(Material for this task)

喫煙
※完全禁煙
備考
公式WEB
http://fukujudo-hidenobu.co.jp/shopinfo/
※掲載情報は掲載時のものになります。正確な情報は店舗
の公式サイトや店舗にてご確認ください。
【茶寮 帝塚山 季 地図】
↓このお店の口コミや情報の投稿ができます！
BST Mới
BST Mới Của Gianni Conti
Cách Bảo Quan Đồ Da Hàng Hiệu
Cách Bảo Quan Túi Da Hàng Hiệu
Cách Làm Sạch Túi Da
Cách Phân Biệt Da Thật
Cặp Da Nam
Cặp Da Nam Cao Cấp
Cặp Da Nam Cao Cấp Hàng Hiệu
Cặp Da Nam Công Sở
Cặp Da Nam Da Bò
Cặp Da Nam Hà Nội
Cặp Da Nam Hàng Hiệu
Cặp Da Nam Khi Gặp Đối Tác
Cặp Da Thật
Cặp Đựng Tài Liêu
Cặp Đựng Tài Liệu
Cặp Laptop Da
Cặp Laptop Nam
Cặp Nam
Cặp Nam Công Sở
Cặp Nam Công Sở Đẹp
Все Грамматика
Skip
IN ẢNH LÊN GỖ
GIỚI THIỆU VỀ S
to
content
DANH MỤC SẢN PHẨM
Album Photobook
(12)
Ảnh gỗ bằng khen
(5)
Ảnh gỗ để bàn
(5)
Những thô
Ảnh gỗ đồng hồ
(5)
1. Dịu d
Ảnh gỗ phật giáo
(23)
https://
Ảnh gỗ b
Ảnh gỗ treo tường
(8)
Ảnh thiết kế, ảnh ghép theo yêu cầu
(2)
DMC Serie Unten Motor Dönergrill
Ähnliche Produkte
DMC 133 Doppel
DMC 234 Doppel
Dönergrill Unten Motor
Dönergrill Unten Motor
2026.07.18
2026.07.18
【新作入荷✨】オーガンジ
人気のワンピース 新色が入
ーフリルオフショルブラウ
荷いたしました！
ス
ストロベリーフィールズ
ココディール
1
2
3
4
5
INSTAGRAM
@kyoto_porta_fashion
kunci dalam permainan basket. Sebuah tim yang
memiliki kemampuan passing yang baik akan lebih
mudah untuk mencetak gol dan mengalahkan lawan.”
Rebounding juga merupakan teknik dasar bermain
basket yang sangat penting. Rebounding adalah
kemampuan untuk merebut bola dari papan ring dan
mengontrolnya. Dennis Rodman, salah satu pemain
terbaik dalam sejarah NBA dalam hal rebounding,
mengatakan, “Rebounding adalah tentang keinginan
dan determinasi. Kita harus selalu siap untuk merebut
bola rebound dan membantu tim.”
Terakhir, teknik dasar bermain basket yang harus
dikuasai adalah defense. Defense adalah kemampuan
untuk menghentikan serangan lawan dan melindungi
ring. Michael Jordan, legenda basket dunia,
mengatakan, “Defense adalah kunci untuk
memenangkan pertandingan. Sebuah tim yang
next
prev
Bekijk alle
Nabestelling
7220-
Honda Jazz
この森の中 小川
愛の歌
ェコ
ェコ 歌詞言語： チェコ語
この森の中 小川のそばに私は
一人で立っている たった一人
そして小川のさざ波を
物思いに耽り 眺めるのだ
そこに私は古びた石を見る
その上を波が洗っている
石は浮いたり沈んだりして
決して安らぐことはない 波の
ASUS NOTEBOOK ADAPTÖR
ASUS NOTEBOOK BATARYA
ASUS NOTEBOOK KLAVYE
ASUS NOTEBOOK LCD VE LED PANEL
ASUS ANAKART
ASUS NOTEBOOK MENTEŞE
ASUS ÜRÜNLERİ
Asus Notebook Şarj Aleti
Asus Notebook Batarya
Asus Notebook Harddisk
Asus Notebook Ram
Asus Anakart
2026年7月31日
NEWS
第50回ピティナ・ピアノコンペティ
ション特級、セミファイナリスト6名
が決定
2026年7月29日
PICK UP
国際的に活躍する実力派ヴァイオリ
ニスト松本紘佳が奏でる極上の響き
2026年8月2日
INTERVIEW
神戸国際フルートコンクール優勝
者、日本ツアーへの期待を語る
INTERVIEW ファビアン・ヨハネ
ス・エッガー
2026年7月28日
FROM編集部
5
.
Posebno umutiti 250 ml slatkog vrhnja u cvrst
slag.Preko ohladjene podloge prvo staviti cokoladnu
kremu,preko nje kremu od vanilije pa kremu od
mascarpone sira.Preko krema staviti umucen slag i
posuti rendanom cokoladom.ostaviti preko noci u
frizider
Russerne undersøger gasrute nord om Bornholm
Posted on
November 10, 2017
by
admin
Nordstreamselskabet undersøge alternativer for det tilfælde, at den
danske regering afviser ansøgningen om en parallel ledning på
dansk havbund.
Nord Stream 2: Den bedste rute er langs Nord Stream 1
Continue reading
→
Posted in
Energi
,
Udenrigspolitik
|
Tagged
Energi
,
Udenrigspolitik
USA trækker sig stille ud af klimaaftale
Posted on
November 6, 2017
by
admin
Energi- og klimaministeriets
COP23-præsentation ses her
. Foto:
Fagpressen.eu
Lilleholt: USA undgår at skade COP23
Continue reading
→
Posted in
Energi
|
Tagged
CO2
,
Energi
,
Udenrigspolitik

(End Material for this task)

- What the task requires
Transcribe the data. Leave every line exactly as it is.

- Exercise response
喫煙
※完全禁煙
備考
公式WEB
http://fukujudo-hidenobu.co.jp/shopinfo/
※掲載情報は掲載時のものになります。正確な情報は店舗
の公式サイトや店舗にてご確認ください。
【茶寮 帝塚山 季 地図】
↓このお店の口コミや情報の投稿ができます！
BST Mới
BST Mới Của Gianni Conti
Cách Bảo Quan Đồ Da Hàng Hiệu
Cách Bảo Quan Túi Da Hàng Hiệu
Cách Làm Sạch Túi Da
Cách Phân Biệt Da Thật
Cặp Da Nam
Cặp Da Nam Cao Cấp
Cặp Da Nam Cao Cấp Hàng Hiệu
Cặp Da Nam Công Sở
Cặp Da Nam Da Bò
Cặp Da Nam Hà Nội
Cặp Da Nam Hàng Hiệu
Cặp Da Nam Khi Gặp Đối Tác
Cặp Da Thật
Cặp Đựng Tài Liêu
Cặp Đựng Tài Liệu
Cặp Laptop Da
Cặp Laptop Nam
Cặp Nam
Cặp Nam Công Sở
Cặp Nam Công Sở Đẹp
Все Грамматика
Skip
IN ẢNH LÊN GỖ
GIỚI THIỆU VỀ S
to
content
DANH MỤC SẢN PHẨM
Album Photobook
(12)
Ảnh gỗ bằng khen
(5)
Ảnh gỗ để bàn
(5)
Những thô
Ảnh gỗ đồng hồ
(5)
1. Dịu d
Ảnh gỗ phật giáo
(23)
https://
Ảnh gỗ b
Ảnh gỗ treo tường
(8)
Ảnh thiết kế, ảnh ghép theo yêu cầu
(2)
DMC Serie Unten Motor Dönergrill
Ähnliche Produkte
DMC 133 Doppel
DMC 234 Doppel
Dönergrill Unten Motor
Dönergrill Unten Motor
2026.07.18
2026.07.18
【新作入荷✨】オーガンジ
人気のワンピース 新色が入
ーフリルオフショルブラウ
荷いたしました！
ス
ストロベリーフィールズ
ココディール
1
2
3
4
5
INSTAGRAM
@kyoto_porta_fashion
kunci dalam permainan basket. Sebuah tim yang
memiliki kemampuan passing yang baik akan lebih
mudah untuk mencetak gol dan mengalahkan lawan.”
Rebounding juga merupakan teknik dasar bermain
basket yang sangat penting. Rebounding adalah
kemampuan untuk merebut bola dari papan ring dan
mengontrolnya. Dennis Rodman, salah satu pemain
terbaik dalam sejarah NBA dalam hal rebounding,
mengatakan, “Rebounding adalah tentang keinginan
dan determinasi. Kita harus selalu siap untuk merebut
bola rebound dan membantu tim.”
Terakhir, teknik dasar bermain basket yang harus
dikuasai adalah defense. Defense adalah kemampuan
untuk menghentikan serangan lawan dan melindungi
ring. Michael Jordan, legenda basket dunia,
mengatakan, “Defense adalah kunci untuk
memenangkan pertandingan. Sebuah tim yang
next
prev
Bekijk alle
Nabestelling
7220-
Honda Jazz
この森の中 小川
愛の歌
ェコ
ェコ 歌詞言語： チェコ語
この森の中 小川のそばに私は
一人で立っている たった一人
そして小川のさざ波を
物思いに耽り 眺めるのだ
そこに私は古びた石を見る
その上を波が洗っている
石は浮いたり沈んだりして
決して安らぐことはない 波の
ASUS NOTEBOOK ADAPTÖR
ASUS NOTEBOOK BATARYA
ASUS NOTEBOOK KLAVYE
ASUS NOTEBOOK LCD VE LED PANEL
ASUS ANAKART
ASUS NOTEBOOK MENTEŞE
ASUS ÜRÜNLERİ
Asus Notebook Şarj Aleti
Asus Notebook Batarya
Asus Notebook Harddisk
Asus Notebook Ram
Asus Anakart
2026年7月31日
NEWS
第50回ピティナ・ピアノコンペティ
ション特級、セミファイナリスト6名
が決定
2026年7月29日
PICK UP
国際的に活躍する実力派ヴァイオリ
ニスト松本紘佳が奏でる極上の響き
2026年8月2日
INTERVIEW
神戸国際フルートコンクール優勝
者、日本ツアーへの期待を語る
INTERVIEW ファビアン・ヨハネ
ス・エッガー
2026年7月28日
FROM編集部
5
.
Posebno umutiti 250 ml slatkog vrhnja u cvrst
slag.Preko ohladjene podloge prvo staviti cokoladnu
kremu,preko nje kremu od vanilije pa kremu od
mascarpone sira.Preko krema staviti umucen slag i
posuti rendanom cokoladom.ostaviti preko noci u
frizider
Russerne undersøger gasrute nord om Bornholm
Posted on
November 10, 2017
by
admin
Nordstreamselskabet undersøge alternativer for det tilfælde, at den
danske regering afviser ansøgningen om en parallel ledning på
dansk havbund.
Nord Stream 2: Den bedste rute er langs Nord Stream 1
Continue reading
→
Posted in
Energi
,
Udenrigspolitik
|
Tagged
Energi
,
Udenrigspolitik
USA trækker sig stille ud af klimaaftale
Posted on
November 6, 2017
by
admin
Energi- og klimaministeriets
COP23-præsentation ses her
. Foto:
Fagpressen.eu
Lilleholt: USA undgår at skade COP23
Continue reading
→
Posted in
Energi
|
Tagged
CO2
,
Energi
,
Udenrigspolitik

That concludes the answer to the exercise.